A drum track is the portion of any sound recording devoted exclusively to the drums. In multitrack recording, what is called the "drum track" in fact usually will comprise several different tracks. Each part of the drum kit is be recorded with a separate microphone, and each microphone assigned a track on the mixing board. For example, one track may be just the snare drum, another may be the crash cymbal, and an overhead microphone captures ambient sound in the room. Mixed together, all of these various elements represent the drum tracks.
Many songwriters will use a drum track to help them create songs. Instead of programming a drum machine for a demo or trying to draw inspiration from prerecorded drum loops, songwriters often find the process much easier when working with drum tracks. Specialty CDs are widely available that feature nothing but these tracks. Each features a variety of different grooves — everything from Latin jazz to hip-hop beats and rock power ballads — which the songwriter may then use to craft a new song around. Starting out with only a groove is a building from the bottom up approach to songwriting.
Drum tracks can be found in practically any time signature or meter. Often, they are played by well-known session drummers based in music capitals like Nashville, Los Angeles, London, and New York City. The tracks are full-length songs performed by the drummer, and each will contain various sections such as the verse, bridge, and chorus. Drummers insert fills where needed and execute changes in dynamics.

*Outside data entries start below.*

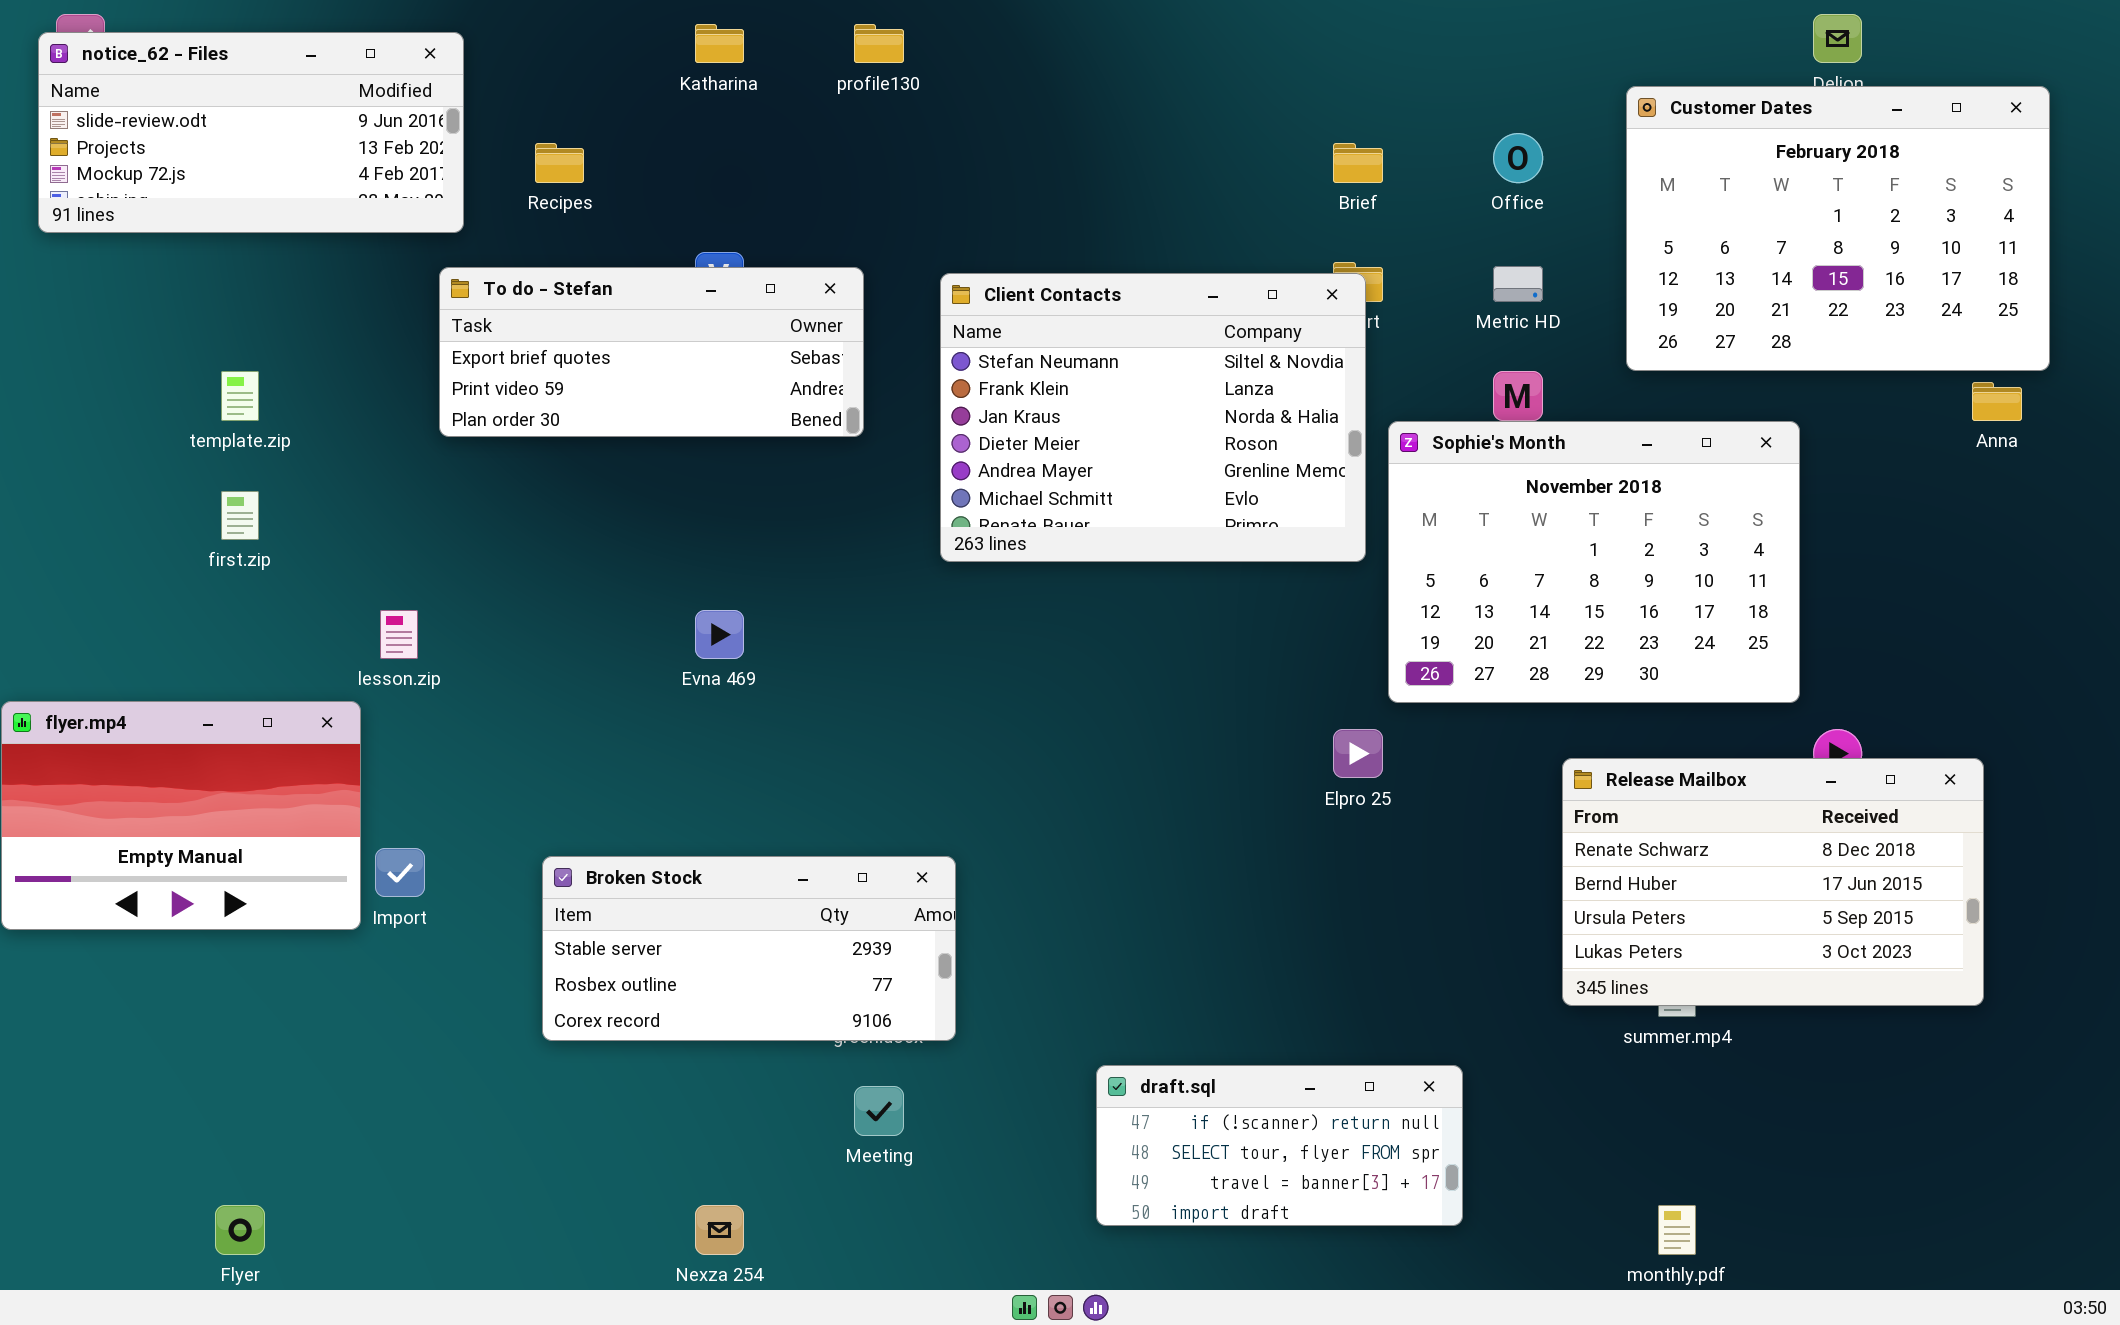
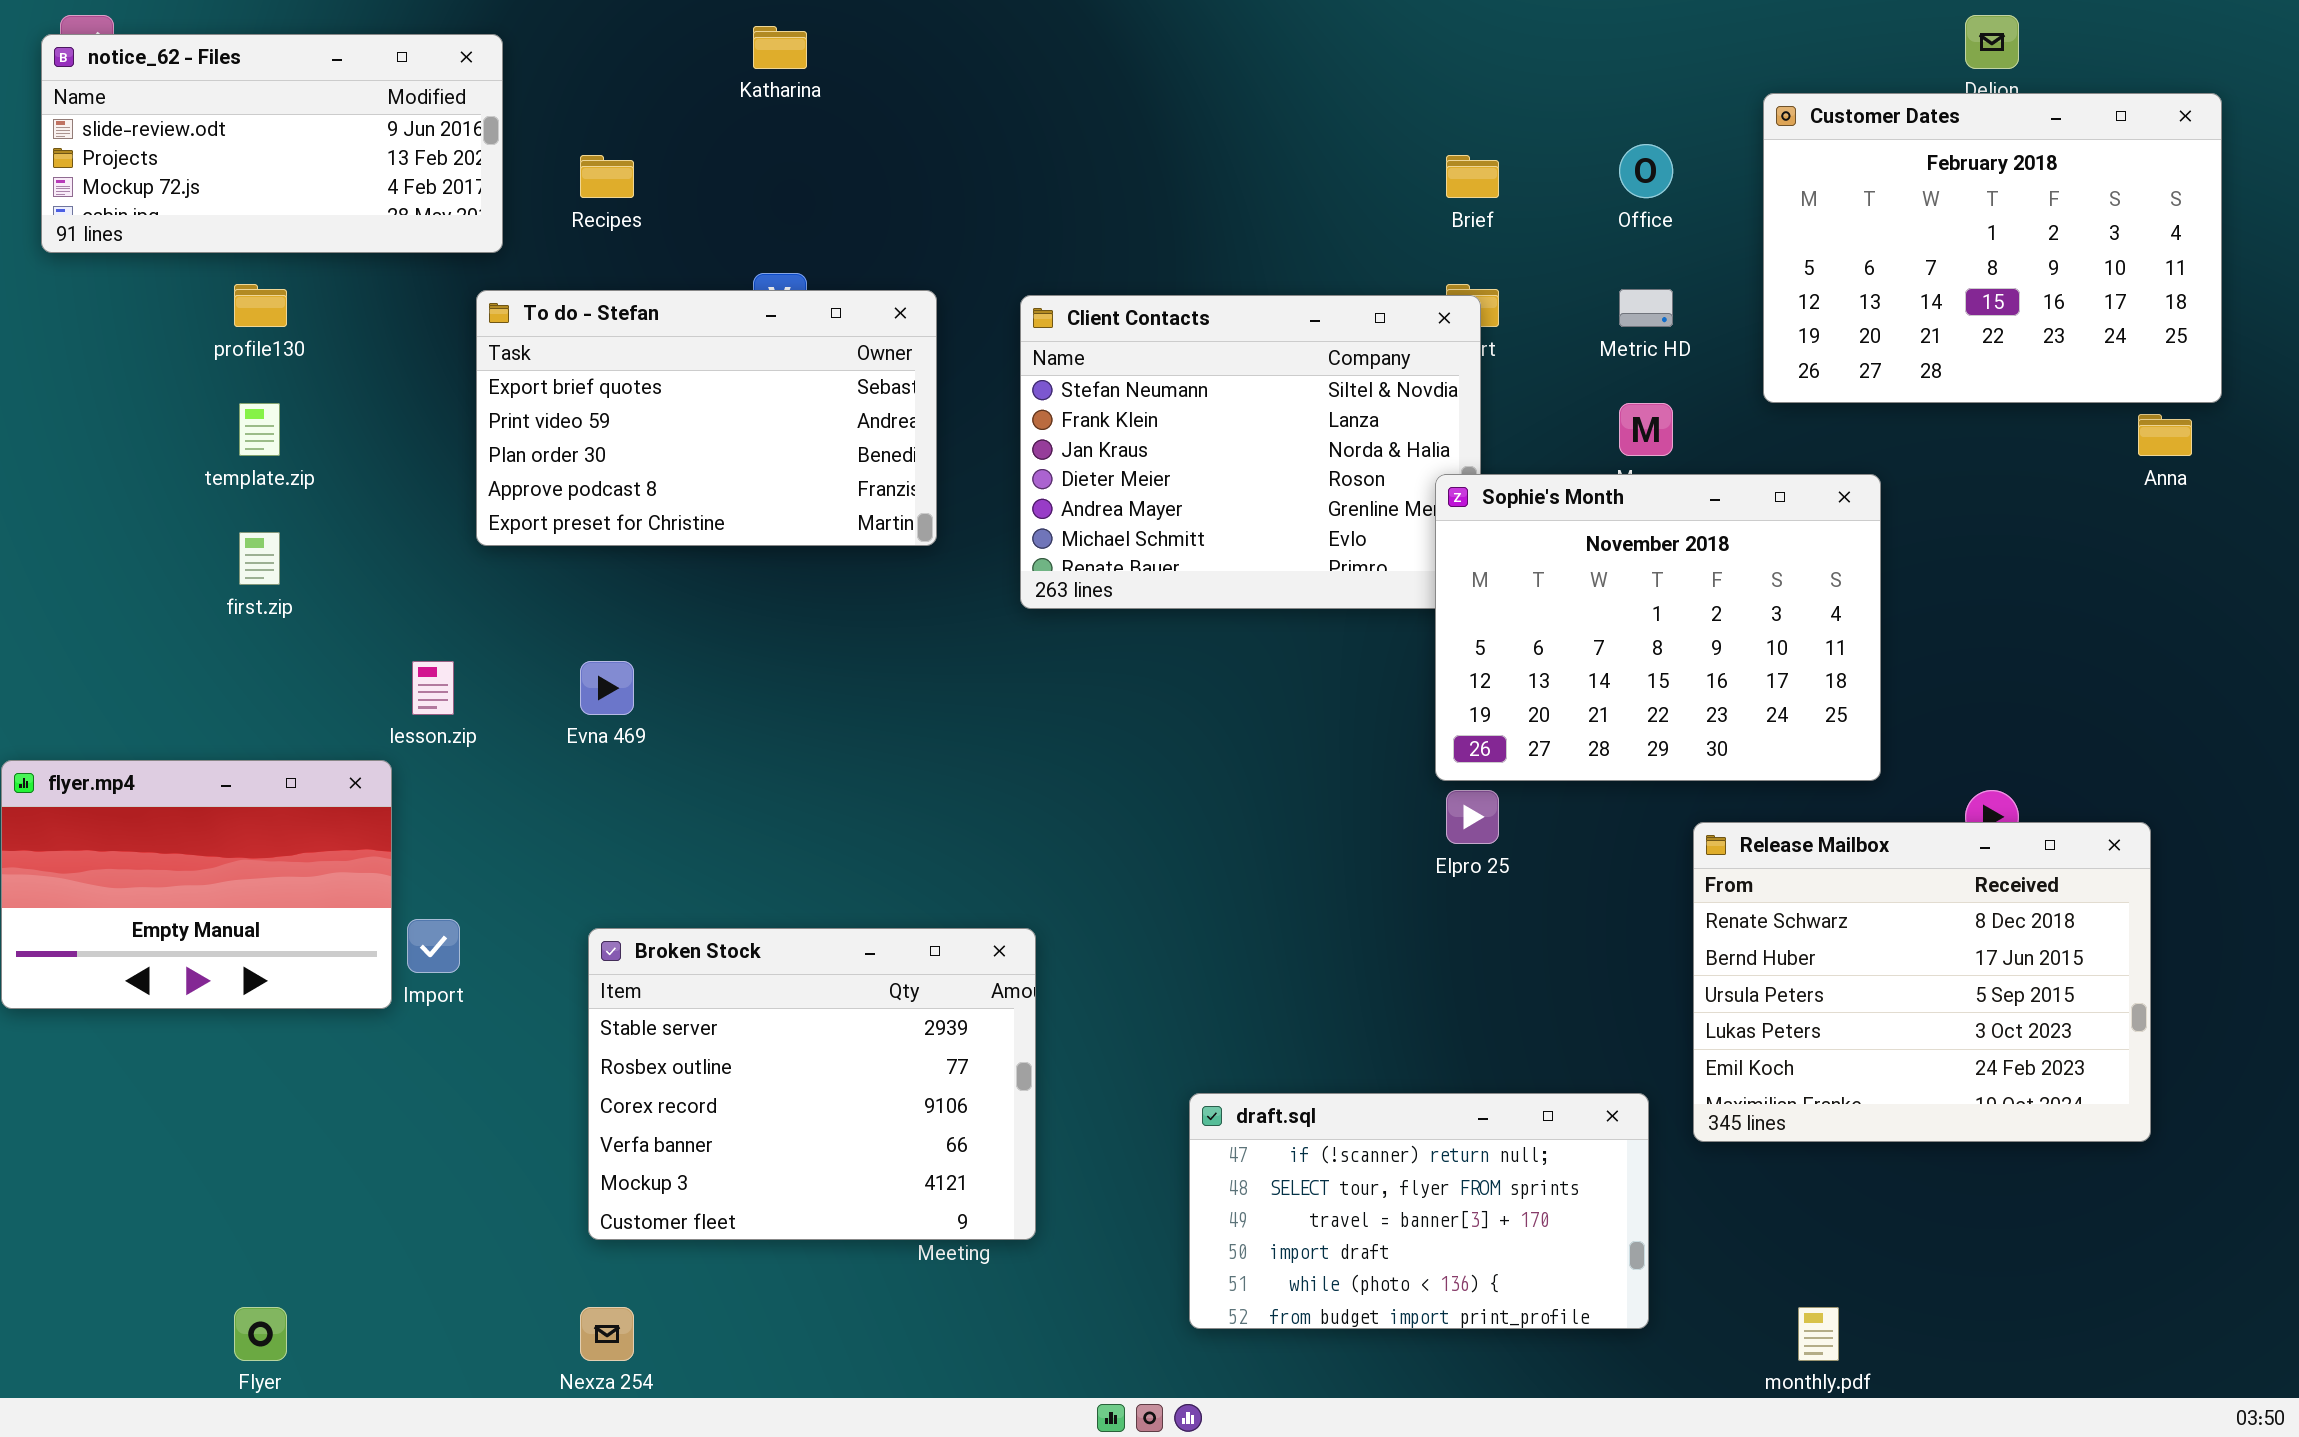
profile130: [854,24,904,63] -> [234,284,287,327], moved
To do - Stefan: [439,267,864,437] -> [476,290,937,546], resized
Sophie's Month: [1388,421,1800,703] -> [1435,474,1881,781], moved
Evna 469: [695,610,744,659] -> [580,661,634,715], moved
Release Mailbox: [1562,758,1984,1006] -> [1693,822,2151,1142], resized
Broken Stock: [542,856,956,1041] -> [588,928,1036,1240], resized
draft.sql: [1096,1065,1463,1226] -> [1189,1093,1649,1329], resized
Nexza 254: [695,1205,744,1255] -> [580,1307,634,1361], moved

In addition to working with commercially available drum tracks, some songwriters will pay to have a custom drum track recorded for a song or even an entire album. Many top-notch session drummers also offer their services for producing customized drum tracks. After hiring an available studio drummer for the task, the songwriter generally provides the drummer a demo or "scratch" version of the song to work with. Other times, the drummer is hired only to record drum tracks for a song's final mix. This becomes the finished product that eventually will be mass-produced and sold.
A drum track is always recorded with what is called a "click track." This is an electronic metronome recorded on a separate track. The drummer uses this to set the song's tempo during the count-off. The click track must be carefully synchronized with all of the other tracks in order for it to be accurate. Click tracks are only used for reference purposes during the recording process as a guide for the drummer; i is later removed by the recording engineer so that listeners will not hear a constant clicking sound.